Yes, I agree with the guarding issue and it is intrinsic to their nature, Gucci actually has a grumble or 'huff' now when I disturb her sleeping, but she once would growl (at anyone other than me, she hasn't gone there with me) BUT I would immediately reprimand her put her on her back and tell her no, and let her sense my pissed off vibes and she stopped.

I'd choose a comfy bed over a cage, too..lol  Maybe its just his way of trying to get his way but I certainly would not tolerate it or let him win.

With that said, Gucci has always slept in bed and we like her there, and she likes being there, so that decision has to be a mutual one for it work.. and she figured out that we tolerate the 'huff and sigh', so that is her way of letting us know she's pissed off now.

Kara


----------



## Amala (Oct 14, 2009)

*Beds and Havanese*

Our sweetie, Zamala had some issues when she first came home. We did not use crates- ?

When she first came home she was 4 months old, I was such a "mommy" I let her sleep in our bed.

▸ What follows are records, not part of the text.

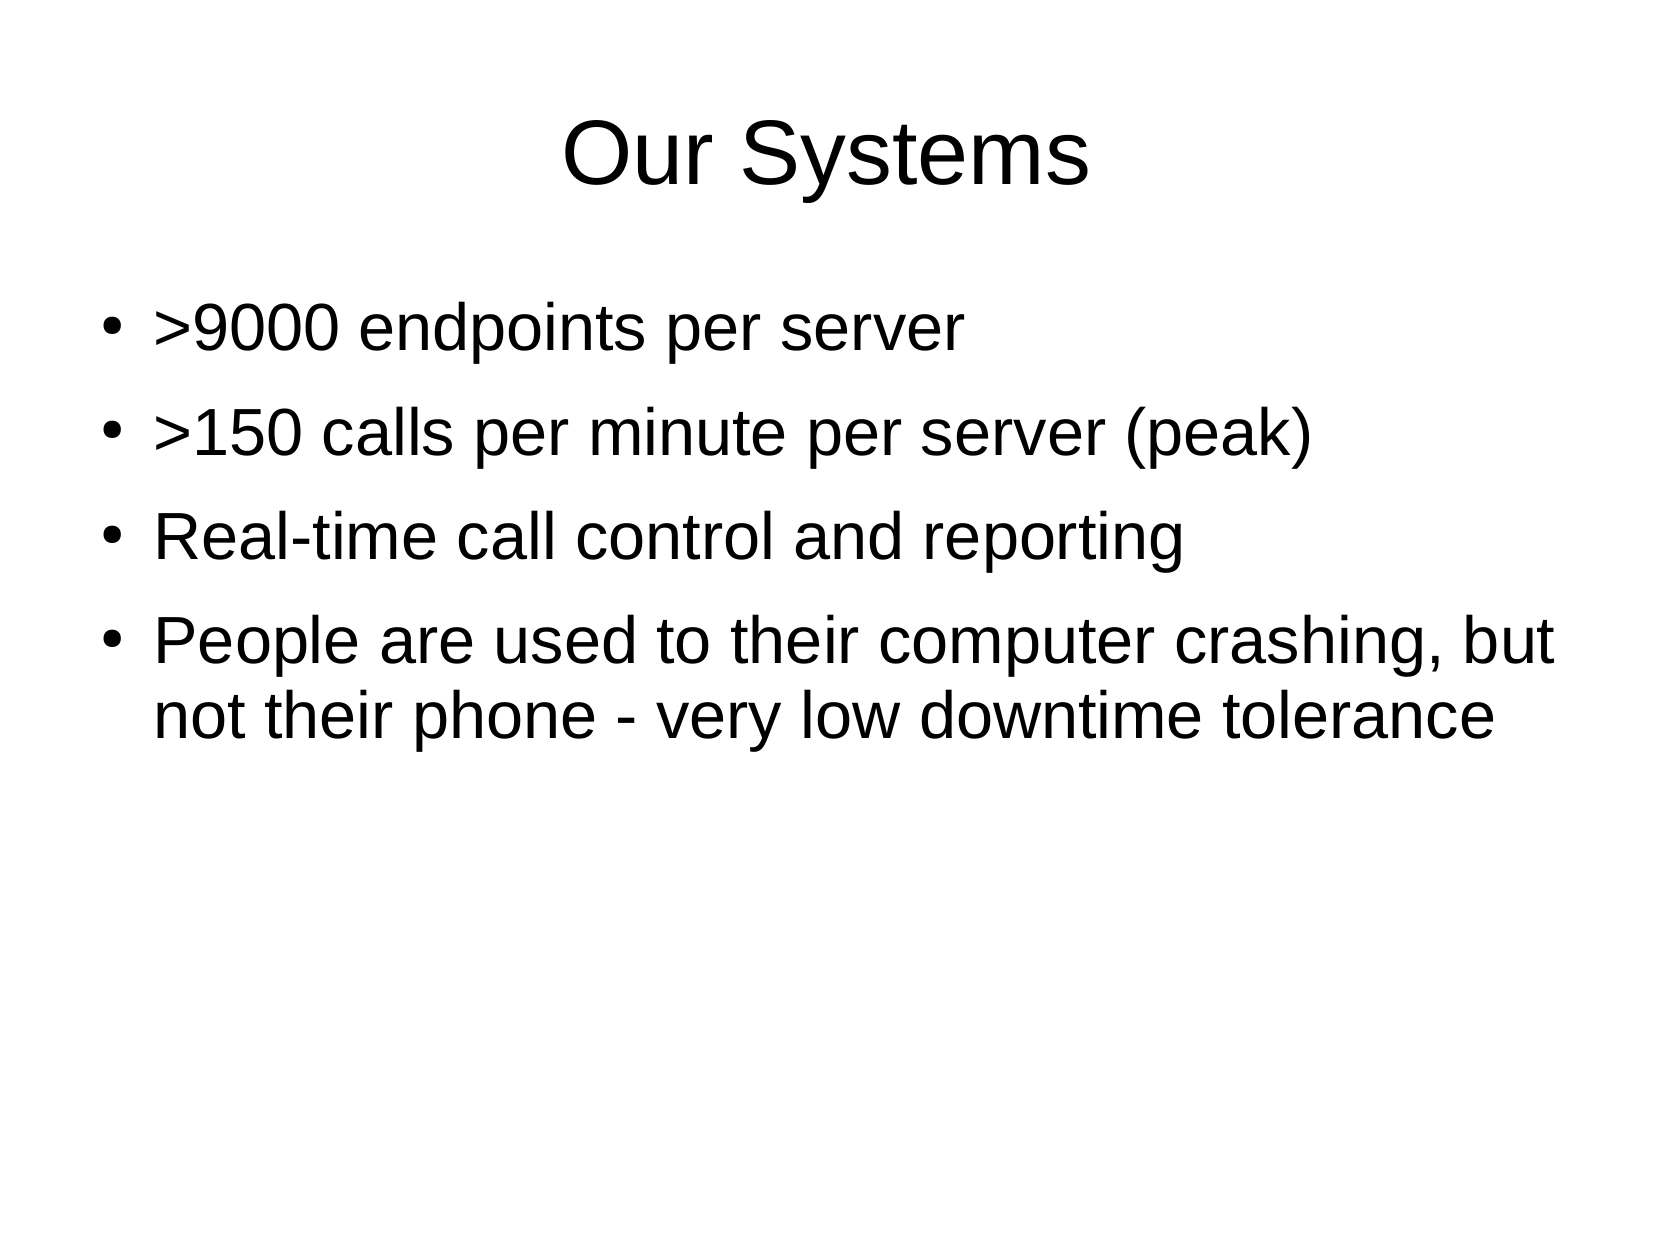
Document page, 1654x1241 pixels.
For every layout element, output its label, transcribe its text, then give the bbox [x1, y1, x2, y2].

list >9000 endpoints per server >150 calls per minute per server (peak) Real-time call control and reporting People are used to their computer crashing, but not their phone - very low downtime tolerance [82, 290, 1571, 1109]
title Our Systems [82, 49, 1571, 257]
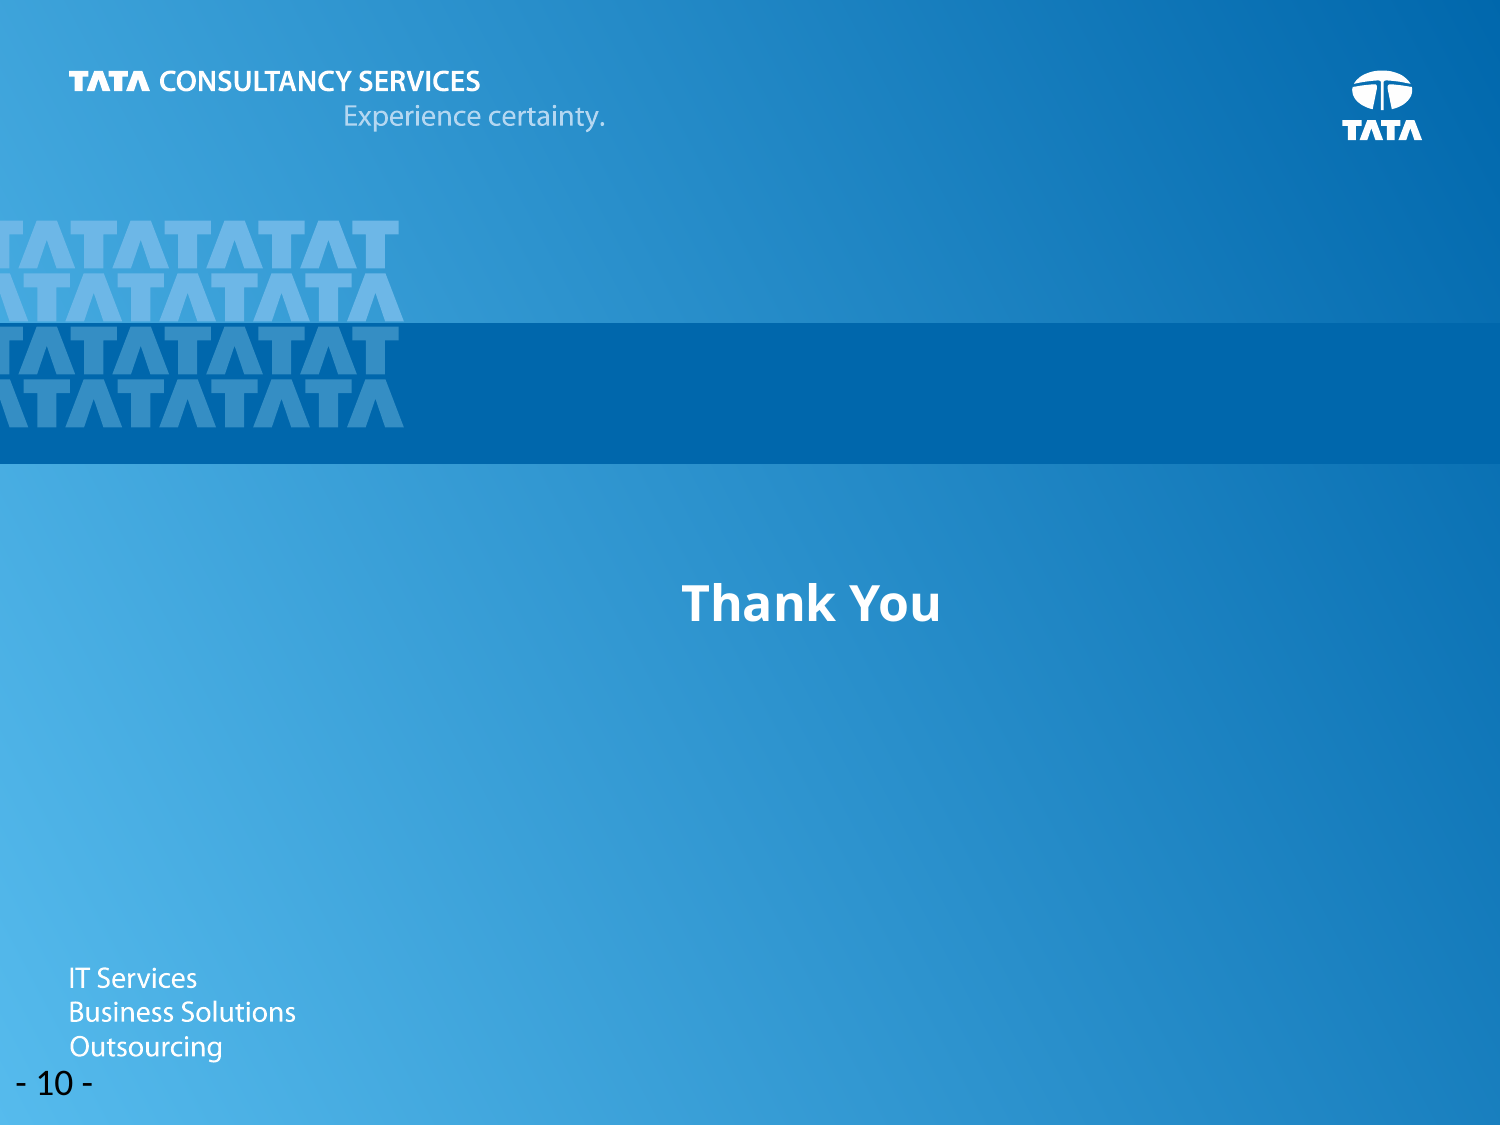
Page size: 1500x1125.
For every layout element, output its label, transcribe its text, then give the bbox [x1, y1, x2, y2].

She would sleep on top of my head.

Before she was 6 months, we had placed a bed near my side of the bed, so she could see me. Slowly, when the lights went out we placed her in her bed and said good night plus a small treat.

It did not take long at all before she preferred "her" bed to ours. We now let her up to "visit" but she goes to her bed even before we do sometimes.:angel:

She is funny though she likes us all "the pack-myself, husband and her" to go to bed at the same time.

She is now 9months old but still full of "spit and vinegar" but a loving Havaneseeace:


----------



## gelbergirl (Jun 9, 2007)

my vote is back to basics training: he sits for his food, treats, and other techniques. good luck.


----------